◆ Extracted records:
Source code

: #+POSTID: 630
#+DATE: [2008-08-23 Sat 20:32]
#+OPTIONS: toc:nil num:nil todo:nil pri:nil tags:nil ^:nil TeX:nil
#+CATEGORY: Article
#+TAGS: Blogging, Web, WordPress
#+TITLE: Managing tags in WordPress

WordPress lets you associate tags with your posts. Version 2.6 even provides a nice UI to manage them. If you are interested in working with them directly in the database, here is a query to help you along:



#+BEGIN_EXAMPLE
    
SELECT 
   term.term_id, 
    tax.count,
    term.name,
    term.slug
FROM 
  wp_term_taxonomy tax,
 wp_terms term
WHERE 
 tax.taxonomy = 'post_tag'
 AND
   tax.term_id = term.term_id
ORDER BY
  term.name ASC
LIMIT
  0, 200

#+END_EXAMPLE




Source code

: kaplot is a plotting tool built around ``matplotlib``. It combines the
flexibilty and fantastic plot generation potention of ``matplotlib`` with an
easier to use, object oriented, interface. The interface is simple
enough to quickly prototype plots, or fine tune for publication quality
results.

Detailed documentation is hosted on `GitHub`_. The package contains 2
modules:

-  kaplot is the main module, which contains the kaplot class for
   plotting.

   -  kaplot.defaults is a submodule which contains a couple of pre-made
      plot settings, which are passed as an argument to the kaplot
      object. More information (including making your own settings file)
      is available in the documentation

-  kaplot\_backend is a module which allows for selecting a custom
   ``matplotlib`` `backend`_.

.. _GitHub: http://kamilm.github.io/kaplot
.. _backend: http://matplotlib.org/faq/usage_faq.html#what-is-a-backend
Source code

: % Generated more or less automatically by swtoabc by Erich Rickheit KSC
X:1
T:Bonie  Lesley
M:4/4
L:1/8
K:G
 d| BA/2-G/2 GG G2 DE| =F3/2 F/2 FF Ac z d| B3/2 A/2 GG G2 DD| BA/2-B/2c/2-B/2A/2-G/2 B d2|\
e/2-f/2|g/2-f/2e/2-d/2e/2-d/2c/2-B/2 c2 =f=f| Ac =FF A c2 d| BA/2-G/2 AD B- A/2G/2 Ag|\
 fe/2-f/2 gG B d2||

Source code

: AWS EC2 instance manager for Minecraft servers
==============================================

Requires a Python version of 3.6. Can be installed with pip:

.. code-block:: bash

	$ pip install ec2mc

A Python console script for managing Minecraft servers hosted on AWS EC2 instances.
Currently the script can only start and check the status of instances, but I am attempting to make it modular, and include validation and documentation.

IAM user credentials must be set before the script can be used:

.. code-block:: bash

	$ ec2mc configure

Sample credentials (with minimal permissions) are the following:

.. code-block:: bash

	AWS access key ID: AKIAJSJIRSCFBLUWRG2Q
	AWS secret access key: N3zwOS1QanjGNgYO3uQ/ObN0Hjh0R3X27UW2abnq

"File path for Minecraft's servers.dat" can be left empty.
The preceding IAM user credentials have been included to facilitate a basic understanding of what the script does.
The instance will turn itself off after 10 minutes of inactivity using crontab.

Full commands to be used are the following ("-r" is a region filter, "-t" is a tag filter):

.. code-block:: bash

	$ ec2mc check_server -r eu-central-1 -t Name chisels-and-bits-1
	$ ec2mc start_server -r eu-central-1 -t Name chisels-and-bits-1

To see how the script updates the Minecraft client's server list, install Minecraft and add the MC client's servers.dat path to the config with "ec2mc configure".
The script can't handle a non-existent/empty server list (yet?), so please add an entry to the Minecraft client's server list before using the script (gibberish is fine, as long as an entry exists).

◆ Exercise details:
Extract every entry above as it appears.

◆ Answer box:
Source code

: #+POSTID: 630
#+DATE: [2008-08-23 Sat 20:32]
#+OPTIONS: toc:nil num:nil todo:nil pri:nil tags:nil ^:nil TeX:nil
#+CATEGORY: Article
#+TAGS: Blogging, Web, WordPress
#+TITLE: Managing tags in WordPress

WordPress lets you associate tags with your posts. Version 2.6 even provides a nice UI to manage them. If you are interested in working with them directly in the database, here is a query to help you along:



#+BEGIN_EXAMPLE
    
SELECT 
   term.term_id, 
    tax.count,
    term.name,
    term.slug
FROM 
  wp_term_taxonomy tax,
 wp_terms term
WHERE 
 tax.taxonomy = 'post_tag'
 AND
   tax.term_id = term.term_id
ORDER BY
  term.name ASC
LIMIT
  0, 200

#+END_EXAMPLE




Source code

: kaplot is a plotting tool built around ``matplotlib``. It combines the
flexibilty and fantastic plot generation potention of ``matplotlib`` with an
easier to use, object oriented, interface. The interface is simple
enough to quickly prototype plots, or fine tune for publication quality
results.

Detailed documentation is hosted on `GitHub`_. The package contains 2
modules:

-  kaplot is the main module, which contains the kaplot class for
   plotting.

   -  kaplot.defaults is a submodule which contains a couple of pre-made
      plot settings, which are passed as an argument to the kaplot
      object. More information (including making your own settings file)
      is available in the documentation

-  kaplot\_backend is a module which allows for selecting a custom
   ``matplotlib`` `backend`_.

.. _GitHub: http://kamilm.github.io/kaplot
.. _backend: http://matplotlib.org/faq/usage_faq.html#what-is-a-backend
Source code

: % Generated more or less automatically by swtoabc by Erich Rickheit KSC
X:1
T:Bonie  Lesley
M:4/4
L:1/8
K:G
 d| BA/2-G/2 GG G2 DE| =F3/2 F/2 FF Ac z d| B3/2 A/2 GG G2 DD| BA/2-B/2c/2-B/2A/2-G/2 B d2|\
e/2-f/2|g/2-f/2e/2-d/2e/2-d/2c/2-B/2 c2 =f=f| Ac =FF A c2 d| BA/2-G/2 AD B- A/2G/2 Ag|\
 fe/2-f/2 gG B d2||

Source code

: AWS EC2 instance manager for Minecraft servers
==============================================

Requires a Python version of 3.6. Can be installed with pip:

.. code-block:: bash

	$ pip install ec2mc

A Python console script for managing Minecraft servers hosted on AWS EC2 instances.
Currently the script can only start and check the status of instances, but I am attempting to make it modular, and include validation and documentation.

IAM user credentials must be set before the script can be used:

.. code-block:: bash

	$ ec2mc configure

Sample credentials (with minimal permissions) are the following:

.. code-block:: bash

	AWS access key ID: AKIAJSJIRSCFBLUWRG2Q
	AWS secret access key: N3zwOS1QanjGNgYO3uQ/ObN0Hjh0R3X27UW2abnq

"File path for Minecraft's servers.dat" can be left empty.
The preceding IAM user credentials have been included to facilitate a basic understanding of what the script does.
The instance will turn itself off after 10 minutes of inactivity using crontab.

Full commands to be used are the following ("-r" is a region filter, "-t" is a tag filter):

.. code-block:: bash

	$ ec2mc check_server -r eu-central-1 -t Name chisels-and-bits-1
	$ ec2mc start_server -r eu-central-1 -t Name chisels-and-bits-1

To see how the script updates the Minecraft client's server list, install Minecraft and add the MC client's servers.dat path to the config with "ec2mc configure".
The script can't handle a non-existent/empty server list (yet?), so please add an entry to the Minecraft client's server list before using the script (gibberish is fine, as long as an entry exists).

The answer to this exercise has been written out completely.